▶ PROMPT:
Reproduce each line of the following material exactly, omitting the images.

[[ PROVIDED RECORDS open ]]

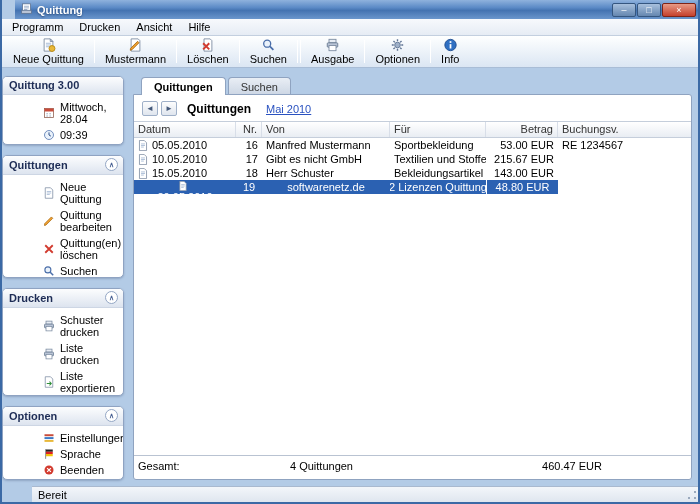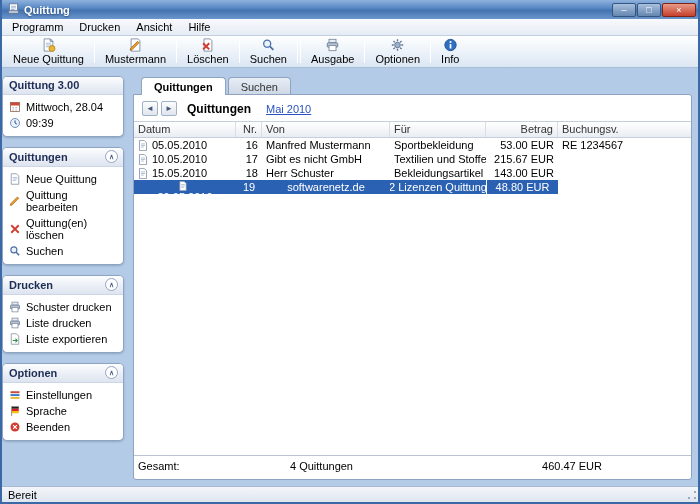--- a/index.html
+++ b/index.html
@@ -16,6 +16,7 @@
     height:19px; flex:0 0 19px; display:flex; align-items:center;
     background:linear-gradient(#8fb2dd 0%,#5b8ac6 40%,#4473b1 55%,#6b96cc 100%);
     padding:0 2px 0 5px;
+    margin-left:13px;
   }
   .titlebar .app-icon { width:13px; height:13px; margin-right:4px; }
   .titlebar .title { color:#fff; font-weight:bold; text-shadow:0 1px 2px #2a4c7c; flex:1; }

[[ PROVIDED RECORDS closed ]]

▶ OUTPUT FOR THIS TASK:
--- a/index.html
+++ b/index.html
@@ -16,6 +16,7 @@
     height:19px; flex:0 0 19px; display:flex; align-items:center;
     background:linear-gradient(#8fb2dd 0%,#5b8ac6 40%,#4473b1 55%,#6b96cc 100%);
     padding:0 2px 0 5px;
+    margin-left:13px;
   }
   .titlebar .app-icon { width:13px; height:13px; margin-right:4px; }
   .titlebar .title { color:#fff; font-weight:bold; text-shadow:0 1px 2px #2a4c7c; flex:1; }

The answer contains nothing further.